# DATA FOR ANALYSIS
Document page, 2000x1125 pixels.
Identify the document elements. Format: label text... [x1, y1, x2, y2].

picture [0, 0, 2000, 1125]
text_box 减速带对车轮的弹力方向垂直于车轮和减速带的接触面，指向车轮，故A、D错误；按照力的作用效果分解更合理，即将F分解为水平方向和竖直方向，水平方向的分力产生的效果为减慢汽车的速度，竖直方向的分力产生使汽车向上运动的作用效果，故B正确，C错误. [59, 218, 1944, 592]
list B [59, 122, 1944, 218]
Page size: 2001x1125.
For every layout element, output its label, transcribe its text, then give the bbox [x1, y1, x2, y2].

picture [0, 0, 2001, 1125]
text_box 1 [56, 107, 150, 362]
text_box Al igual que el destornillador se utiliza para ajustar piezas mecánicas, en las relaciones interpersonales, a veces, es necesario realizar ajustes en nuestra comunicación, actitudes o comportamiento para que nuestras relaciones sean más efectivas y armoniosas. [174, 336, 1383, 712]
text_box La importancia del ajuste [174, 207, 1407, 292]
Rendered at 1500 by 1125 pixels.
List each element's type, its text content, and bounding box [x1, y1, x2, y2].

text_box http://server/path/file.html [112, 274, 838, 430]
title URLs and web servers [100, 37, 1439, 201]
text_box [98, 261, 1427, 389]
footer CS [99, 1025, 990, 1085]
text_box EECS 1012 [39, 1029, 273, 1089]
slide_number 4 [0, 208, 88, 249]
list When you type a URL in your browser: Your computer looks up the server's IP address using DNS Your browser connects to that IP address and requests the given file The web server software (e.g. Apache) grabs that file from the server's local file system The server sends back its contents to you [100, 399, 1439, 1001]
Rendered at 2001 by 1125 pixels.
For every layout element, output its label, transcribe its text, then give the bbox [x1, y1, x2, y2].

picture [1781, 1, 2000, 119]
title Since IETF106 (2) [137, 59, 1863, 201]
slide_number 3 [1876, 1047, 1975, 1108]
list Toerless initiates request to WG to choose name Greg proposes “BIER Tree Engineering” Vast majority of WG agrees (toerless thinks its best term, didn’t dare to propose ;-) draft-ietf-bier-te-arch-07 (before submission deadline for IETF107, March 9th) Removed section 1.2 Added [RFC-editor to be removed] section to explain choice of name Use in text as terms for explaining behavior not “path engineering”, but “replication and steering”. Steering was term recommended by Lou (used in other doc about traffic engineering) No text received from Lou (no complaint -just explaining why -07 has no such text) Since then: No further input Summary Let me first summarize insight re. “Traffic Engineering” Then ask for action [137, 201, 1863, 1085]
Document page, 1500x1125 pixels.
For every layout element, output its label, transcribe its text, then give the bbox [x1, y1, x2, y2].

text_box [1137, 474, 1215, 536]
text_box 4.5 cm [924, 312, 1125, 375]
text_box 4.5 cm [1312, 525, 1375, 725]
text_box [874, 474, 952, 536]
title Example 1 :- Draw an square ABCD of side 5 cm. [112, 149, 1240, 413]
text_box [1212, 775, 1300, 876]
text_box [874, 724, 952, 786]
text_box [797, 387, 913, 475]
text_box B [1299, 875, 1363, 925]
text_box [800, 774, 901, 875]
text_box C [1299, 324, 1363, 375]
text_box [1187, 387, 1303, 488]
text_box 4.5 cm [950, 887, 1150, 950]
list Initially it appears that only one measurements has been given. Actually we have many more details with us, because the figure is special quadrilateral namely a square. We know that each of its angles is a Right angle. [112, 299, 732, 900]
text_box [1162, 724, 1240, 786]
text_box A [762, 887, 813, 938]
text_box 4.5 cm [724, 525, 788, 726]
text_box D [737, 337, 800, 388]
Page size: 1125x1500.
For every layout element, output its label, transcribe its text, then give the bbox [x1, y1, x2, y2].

# WORK ORDER
The response should consist only of the lines from the one containing "text_box [874, 724, 952, 786]" to the end of the material above, both included.

# SOLVED EXERCISE
text_box [874, 724, 952, 786]
text_box [797, 387, 913, 475]
text_box B [1299, 875, 1363, 925]
text_box [800, 774, 901, 875]
text_box C [1299, 324, 1363, 375]
text_box [1187, 387, 1303, 488]
text_box 4.5 cm [950, 887, 1150, 950]
list Initially it appears that only one measurements has been given. Actually we have many more details with us, because the figure is special quadrilateral namely a square. We know that each of its angles is a Right angle. [112, 299, 732, 900]
text_box [1162, 724, 1240, 786]
text_box A [762, 887, 813, 938]
text_box 4.5 cm [724, 525, 788, 726]
text_box D [737, 337, 800, 388]
Page size: 1125x1500.
For every layout element, output its label, transcribe its text, then give the bbox [x1, y1, x2, y2].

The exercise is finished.